Der Friedensforscher skizzierte, in welche Richtung es in einer europäischen Friedensordnung und Sicherheitspolitik der Zukunft gehen könnte. Wichtig sei es, Sicherheit „neu zu denken“. „Wir müssen uns fragen, welche Sicherheit ist uns wichtig? Es geht um eine gemeinsame und menschliche Sicherheit.“ Nach Ansicht Roithners sollte die OSZE (Organisation für Sicherheit und Zusammenarbeit in Europa) mehr Bedeutung erhalten. „Die OSZE hat für einige lokale Waffenruhen gesorgt, ich frage mich, warum sie abgewertet wird und ihr Budget relativ klein ist im Vergleich zu den Rüstungsbudgets der Staaten.“
Auch für Vorabtreiben der Reform der Vereinten Nationen sprach sich Thomas Roithner aus. „Die Vereinten Nationen sind nur so mächtig wie die Staaten es möchten.“ Doch immer mehr Staaten stellten ihre eigenen Interessen in den Mittelpunkt. Eine besondere Bedeutung für Friedensbemühungen käme neutralen Staaten zu. „Neutral heißt nicht ‚nichts‘ tun“, so Roithner.

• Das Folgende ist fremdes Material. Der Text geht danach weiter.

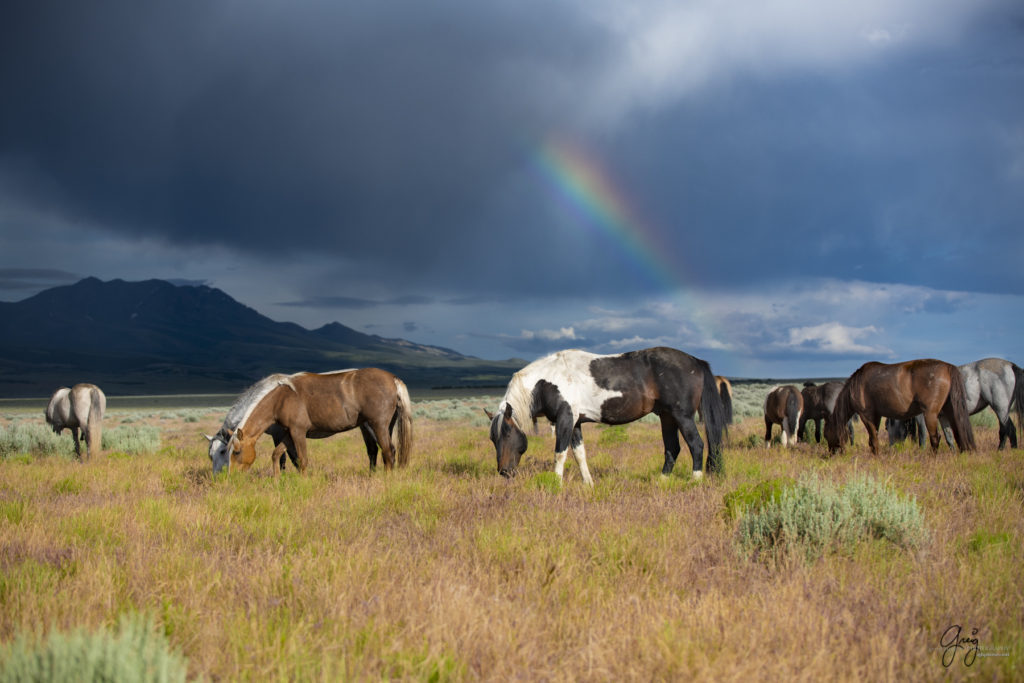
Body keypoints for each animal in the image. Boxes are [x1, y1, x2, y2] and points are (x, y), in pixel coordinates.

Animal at [205, 368, 413, 475]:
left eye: (234, 451)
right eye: (212, 454)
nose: (228, 476)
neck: (279, 398)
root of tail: (393, 379)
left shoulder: (297, 432)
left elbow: (300, 460)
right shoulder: (288, 433)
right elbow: (277, 455)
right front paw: (278, 480)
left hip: (377, 425)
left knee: (387, 451)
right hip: (381, 426)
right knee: (382, 451)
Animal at [487, 348, 729, 485]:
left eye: (507, 434)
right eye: (492, 439)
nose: (504, 472)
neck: (546, 381)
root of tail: (696, 361)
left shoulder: (565, 419)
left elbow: (560, 454)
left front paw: (556, 484)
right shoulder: (575, 423)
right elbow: (579, 454)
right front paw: (588, 484)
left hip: (682, 417)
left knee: (696, 445)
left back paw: (694, 482)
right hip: (667, 417)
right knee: (673, 449)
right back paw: (661, 482)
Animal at [823, 360, 974, 456]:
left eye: (826, 434)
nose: (831, 453)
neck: (855, 385)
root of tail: (948, 367)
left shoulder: (866, 416)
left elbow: (873, 439)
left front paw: (876, 456)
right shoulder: (876, 416)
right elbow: (873, 438)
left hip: (930, 414)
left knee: (935, 438)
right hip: (950, 411)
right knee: (956, 433)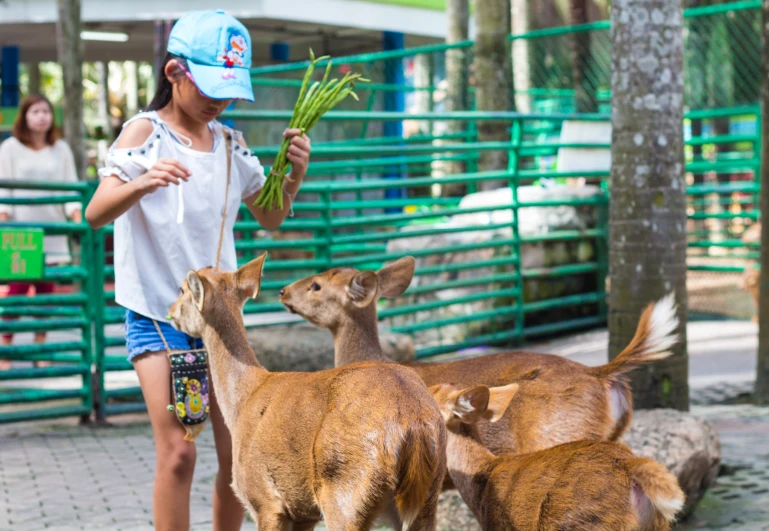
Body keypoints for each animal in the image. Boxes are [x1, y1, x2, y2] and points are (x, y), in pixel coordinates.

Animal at [166, 255, 444, 531]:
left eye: (182, 289)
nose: (169, 312)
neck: (243, 399)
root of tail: (414, 425)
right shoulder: (303, 511)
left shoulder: (264, 500)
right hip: (427, 498)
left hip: (343, 493)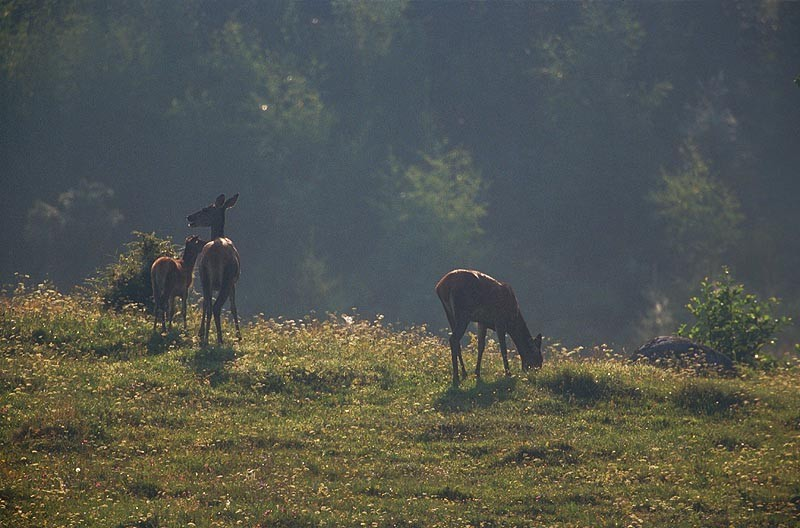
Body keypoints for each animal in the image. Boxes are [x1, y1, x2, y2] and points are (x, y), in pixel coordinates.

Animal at [187, 194, 241, 346]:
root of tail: (215, 253)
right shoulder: (233, 283)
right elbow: (233, 307)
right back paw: (220, 339)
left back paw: (206, 340)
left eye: (205, 209)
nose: (189, 217)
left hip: (204, 275)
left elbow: (205, 304)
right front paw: (238, 336)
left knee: (210, 306)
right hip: (227, 277)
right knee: (216, 307)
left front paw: (201, 333)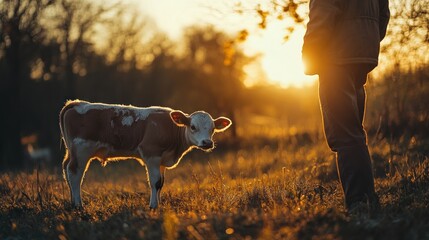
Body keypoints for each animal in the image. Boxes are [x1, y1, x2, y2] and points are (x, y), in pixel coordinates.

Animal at [59, 99, 231, 208]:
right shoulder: (151, 154)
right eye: (193, 127)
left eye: (212, 129)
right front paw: (153, 206)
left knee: (66, 170)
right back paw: (78, 205)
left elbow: (162, 183)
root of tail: (77, 103)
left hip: (72, 151)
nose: (207, 143)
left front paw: (159, 203)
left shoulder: (162, 160)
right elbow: (155, 182)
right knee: (74, 174)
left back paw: (72, 202)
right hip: (81, 151)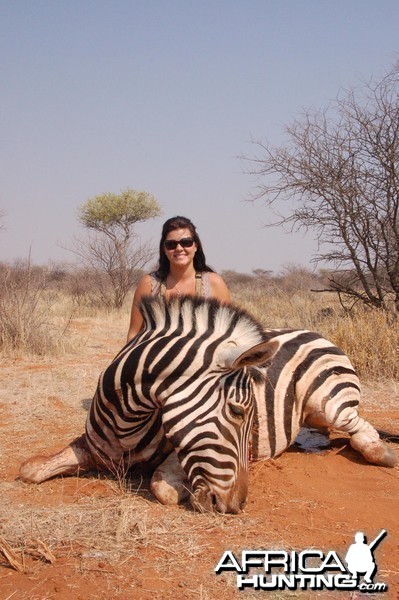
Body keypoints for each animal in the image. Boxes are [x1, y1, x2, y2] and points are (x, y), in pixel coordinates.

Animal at [20, 296, 398, 510]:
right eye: (237, 411)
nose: (236, 506)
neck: (125, 422)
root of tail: (312, 331)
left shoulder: (177, 449)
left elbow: (162, 487)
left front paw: (183, 489)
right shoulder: (90, 448)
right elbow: (31, 470)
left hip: (329, 403)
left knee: (359, 426)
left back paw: (380, 451)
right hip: (317, 416)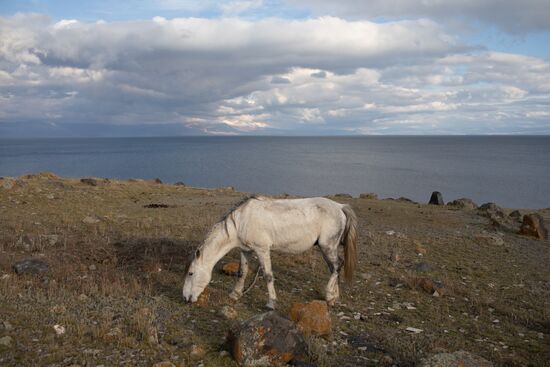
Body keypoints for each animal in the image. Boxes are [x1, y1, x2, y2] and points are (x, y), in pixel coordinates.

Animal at [181, 197, 358, 310]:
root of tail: (340, 206)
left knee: (337, 266)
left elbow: (267, 275)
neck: (242, 221)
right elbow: (242, 272)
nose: (185, 298)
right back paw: (334, 297)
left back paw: (329, 297)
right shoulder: (246, 250)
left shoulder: (262, 250)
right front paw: (235, 294)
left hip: (327, 246)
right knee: (334, 268)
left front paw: (271, 303)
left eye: (191, 273)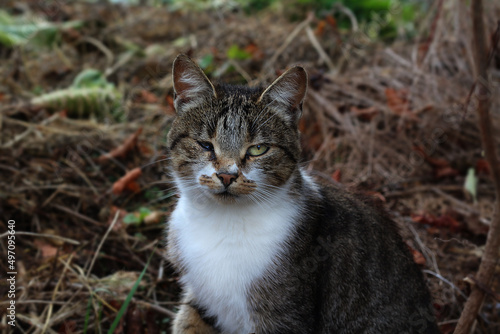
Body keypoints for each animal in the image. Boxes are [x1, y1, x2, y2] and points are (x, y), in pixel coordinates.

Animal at [165, 54, 438, 334]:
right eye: (205, 145)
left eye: (258, 149)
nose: (227, 176)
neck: (223, 222)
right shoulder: (201, 298)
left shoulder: (283, 317)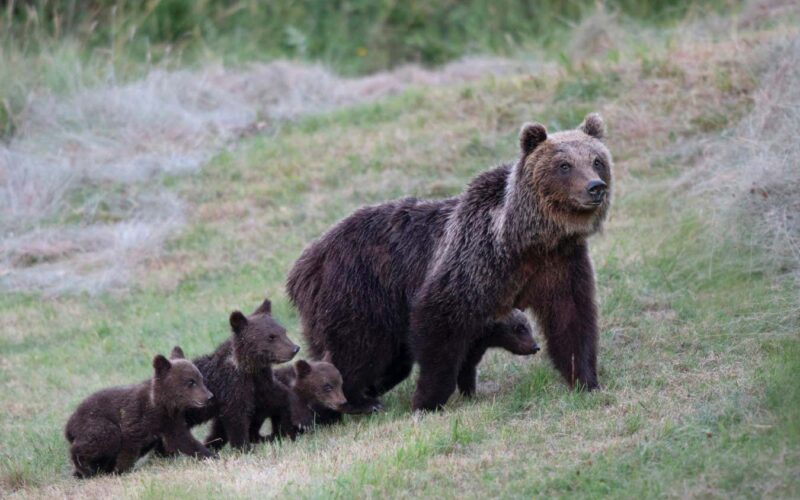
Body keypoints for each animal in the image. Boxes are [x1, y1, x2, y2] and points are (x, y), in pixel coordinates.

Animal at [288, 113, 612, 410]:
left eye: (596, 160)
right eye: (564, 165)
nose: (595, 187)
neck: (526, 240)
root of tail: (305, 263)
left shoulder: (560, 264)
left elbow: (572, 318)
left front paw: (585, 380)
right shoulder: (474, 262)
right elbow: (439, 326)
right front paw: (427, 400)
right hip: (358, 293)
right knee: (355, 349)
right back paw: (359, 400)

Schließlich könne auch jeder Einzelne etwas tun, z.B. sich in NGO’s engagieren. Ein wichtiges Instrumentarium könnte nach Ansicht Roithners ein Ziviler Friedensdienst (ZFD) sein, dessen Einführung in Österreich Roithner zusammen mit dem Versöhnungsbund und anderen Organisationen in einer Kampagne betreibt und dessen Prüfung im aktuellen Regierungsprogramm verankert ist. Das Projekt sieht den Einsatz von spezifisch ausgebildeten und erfahrenen Friedensfachkräften vor, die lokale Partnerorganisationen in lokalen Krisen- und Konfliktgebieten unterstützen. In Deutschland ist der es d Zivilen Friedensdienst bereits. Seit einigen Jahren erfolgreich tätig. „Der ZFD stellt keinen Ersatz für Außenpolitik dar, kann aber eine gute Ergänzung sein.“
Auf die Frage, wo er als Friedensforscher, angesichts der aktuellen Krisen und Kriege auch Erfolge in Sachen Frieden sehe, führte Roithner den Atomwaffenverbotsvertrag an, der 2021, führte Roithner den Atomwaffenverbotsvertrag an, der 2021 – nachdem dieser von 50 Staaten ratifiziert wurde – in Kraft trat. Die Atommächte und die meisten NATO-Staaten unterzeichneten den Vertrag zwar nicht, er stelle aber dennoch eine Zwischenetappe dar und sei eine „Erfolgsgeschichte“.